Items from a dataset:
=== Begin Enclosure ===

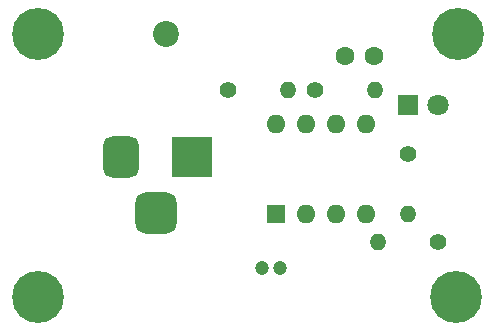
<source format=gbr>
%TF.GenerationSoftware,KiCad,Pcbnew,8.0.5*%
%TF.CreationDate,2025-01-05T00:34:36+01:00*%
%TF.ProjectId,my_Project1,6d795f50-726f-46a6-9563-74312e6b6963,rev?*%
%TF.SameCoordinates,Original*%
%TF.FileFunction,Soldermask,Bot*%
%TF.FilePolarity,Negative*%
%FSLAX46Y46*%
G04 Gerber Fmt 4.6, Leading zero omitted, Abs format (unit mm)*
G04 Created by KiCad (PCBNEW 8.0.5) date 2025-01-05 00:34:36*
%MOMM*%
%LPD*%
G01*
G04 APERTURE LIST*
G04 Aperture macros list*
%AMRoundRect*
0 Rectangle with rounded corners*
0 $1 Rounding radius*
0 $2 $3 $4 $5 $6 $7 $8 $9 X,Y pos of 4 corners*
0 Add a 4 corners polygon primitive as box body*
4,1,4,$2,$3,$4,$5,$6,$7,$8,$9,$2,$3,0*
0 Add four circle primitives for the rounded corners*
1,1,$1+$1,$2,$3*
1,1,$1+$1,$4,$5*
1,1,$1+$1,$6,$7*
1,1,$1+$1,$8,$9*
0 Add four rect primitives between the rounded corners*
20,1,$1+$1,$2,$3,$4,$5,0*
20,1,$1+$1,$4,$5,$6,$7,0*
20,1,$1+$1,$6,$7,$8,$9,0*
20,1,$1+$1,$8,$9,$2,$3,0*%
G04 Aperture macros list end*
%ADD10R,1.600000X1.600000*%
%ADD11O,1.600000X1.600000*%
%ADD12C,1.400000*%
%ADD13O,1.400000X1.400000*%
%ADD14R,3.500000X3.500000*%
%ADD15RoundRect,0.750000X-0.750000X-1.000000X0.750000X-1.000000X0.750000X1.000000X-0.750000X1.000000X0*%
%ADD16RoundRect,0.875000X-0.875000X-0.875000X0.875000X-0.875000X0.875000X0.875000X-0.875000X0.875000X0*%
%ADD17C,2.200000*%
%ADD18C,0.700000*%
%ADD19C,4.400000*%
%ADD20R,1.800000X1.800000*%
%ADD21C,1.800000*%
%ADD22C,1.200000*%
%ADD23C,1.600000*%
G04 APERTURE END LIST*
D10*
%TO.C,U1*%
X82600000Y-83000000D03*
D11*
X85140000Y-83000000D03*
X87680000Y-83000000D03*
X90220000Y-83000000D03*
X90220000Y-75380000D03*
X87680000Y-75380000D03*
X85140000Y-75380000D03*
X82600000Y-75380000D03*
%TD*%
D12*
%TO.C,R4*%
X96340000Y-85300000D03*
D13*
X91260000Y-85300000D03*
%TD*%
D12*
%TO.C,R3*%
X93800000Y-77900000D03*
D13*
X93800000Y-82980000D03*
%TD*%
D12*
%TO.C,R2*%
X78520000Y-72500000D03*
D13*
X83600000Y-72500000D03*
%TD*%
D12*
%TO.C,R1*%
X85960000Y-72500000D03*
D13*
X91040000Y-72500000D03*
%TD*%
D14*
%TO.C,J1*%
X75500000Y-78142500D03*
D15*
X69500000Y-78142500D03*
D16*
X72500000Y-82842500D03*
%TD*%
D17*
%TO.C,H5*%
X73300000Y-67700000D03*
%TD*%
D18*
%TO.C,H4*%
X96250000Y-90000000D03*
X96733274Y-88833274D03*
X96733274Y-91166726D03*
X97900000Y-88350000D03*
D19*
X97900000Y-90000000D03*
D18*
X97900000Y-91650000D03*
X99066726Y-88833274D03*
X99066726Y-91166726D03*
X99550000Y-90000000D03*
%TD*%
%TO.C,H3*%
X96350000Y-67700000D03*
X96833274Y-66533274D03*
X96833274Y-68866726D03*
X98000000Y-66050000D03*
D19*
X98000000Y-67700000D03*
D18*
X98000000Y-69350000D03*
X99166726Y-66533274D03*
X99166726Y-68866726D03*
X99650000Y-67700000D03*
%TD*%
%TO.C,H2*%
X60850000Y-90000000D03*
X61333274Y-88833274D03*
X61333274Y-91166726D03*
X62500000Y-88350000D03*
D19*
X62500000Y-90000000D03*
D18*
X62500000Y-91650000D03*
X63666726Y-88833274D03*
X63666726Y-91166726D03*
X64150000Y-90000000D03*
%TD*%
%TO.C,H1*%
X60800000Y-67750000D03*
X61283274Y-66583274D03*
X61283274Y-68916726D03*
X62450000Y-66100000D03*
D19*
X62450000Y-67750000D03*
D18*
X62450000Y-69400000D03*
X63616726Y-66583274D03*
X63616726Y-68916726D03*
X64100000Y-67750000D03*
%TD*%
D20*
%TO.C,LED*%
X93825000Y-73700000D03*
D21*
X96365000Y-73700000D03*
%TD*%
D22*
%TO.C,C2*%
X81450000Y-87500000D03*
X82950000Y-87500000D03*
%TD*%
D23*
%TO.C,C1*%
X88450000Y-69600000D03*
X90950000Y-69600000D03*
%TD*%
M02*

</source>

=== End Enclosure ===

- **What is required**
Your answer should consist of all lines above that include the string "KiCad".

- **Reply to the exercise**
%TF.GenerationSoftware,KiCad,Pcbnew,8.0.5*%
G04 Created by KiCad (PCBNEW 8.0.5) date 2025-01-05 00:34:36*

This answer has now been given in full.